▶ _WHAT YOU NEED TO DO_
1. From the deadlift setup guide, copy word for word the stretch from "An effective deadlift" through "from exploding open.".
2. In the deadlift setup guide, where should the bar cross your foot when you stand behind it?

[[ DOCUMENT EXCERPT open ]]

An effective deadlift setup turns your body into a crane. Your entire upper body is rigid. Your arms are taut meat hooks. Your lower body is so compressed with potential energy that the bar is the only thing keeping the HINGE at your waist from exploding open.
Stand an inch or two behind the bar, so that it crosses your mid-foot over the knot in your shoelaces.Set your feet around hip width, with toes slightly out, as if you're about to do a vertical jump.Now, focus pressure through your heels, big toes and pinky toes to drive your kneecaps outward and engage your glutes.
Raise your hands above your head as high as you can, then pull your shoulder blades down sharply and lock them in place.Breathe in through your nose until your belly is full.With your arms still straight, use the muscles in your back to pull them down in front of you,taking a forceful mouth breath down into your sides and back as you do. Flex your abs, obliques and lower back to force this air down and out - making your core rigid all around.
Hinge at the waist by pushing your hips back while ‘lifting’ your knees to your shoulders. This should load your hamstrings while keeping your shins behind the bar.
Grab the bar about shoulder width, with your forearms just outside your knees.Pull up on the bar as you sit your hips back and down so far you’d fall backward if you were to let go of the bar.Continue until your shins and arms are nearly vertical, with the bar under your arm pits.

[[ DOCUMENT EXCERPT closed ]]
[[ EXTRACTED MATERIAL open ]]

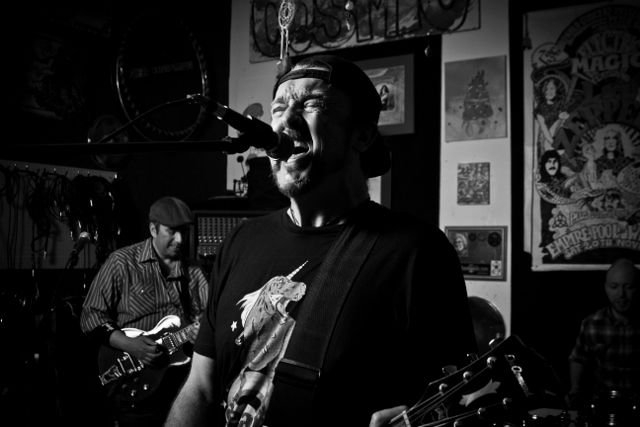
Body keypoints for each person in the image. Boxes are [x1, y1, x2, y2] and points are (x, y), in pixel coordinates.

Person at [166, 54, 477, 427]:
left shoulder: (417, 253)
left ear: (361, 135)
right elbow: (201, 388)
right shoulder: (241, 240)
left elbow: (458, 402)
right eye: (278, 108)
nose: (286, 120)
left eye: (311, 104)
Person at [80, 196, 209, 427]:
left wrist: (202, 333)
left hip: (180, 382)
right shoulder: (121, 263)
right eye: (171, 231)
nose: (180, 239)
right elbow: (91, 316)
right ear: (153, 229)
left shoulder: (194, 272)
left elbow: (207, 320)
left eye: (184, 231)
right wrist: (130, 345)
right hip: (133, 378)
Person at [567, 258, 639, 415]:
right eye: (614, 287)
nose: (621, 294)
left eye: (629, 287)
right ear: (606, 288)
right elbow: (578, 358)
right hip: (603, 408)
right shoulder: (592, 323)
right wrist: (575, 390)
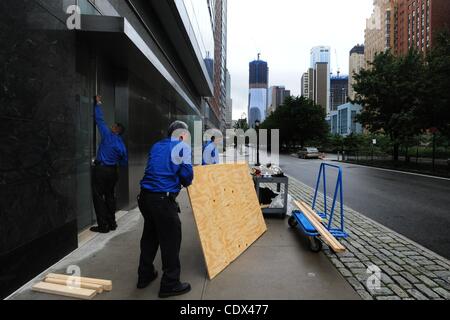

[[ EXTRACTED MATERIAL closed ]]

▶ _TASK-BY-TASK OUTPUTS_
1.
An effective deadlift setup turns your body into a crane. Your entire upper body is rigid. Your arms are taut meat hooks. Your lower body is so compressed with potential energy that the bar is the only thing keeping the HINGE at your waist from exploding open.

2. It should cross your mid-foot, over the knot in your shoelaces.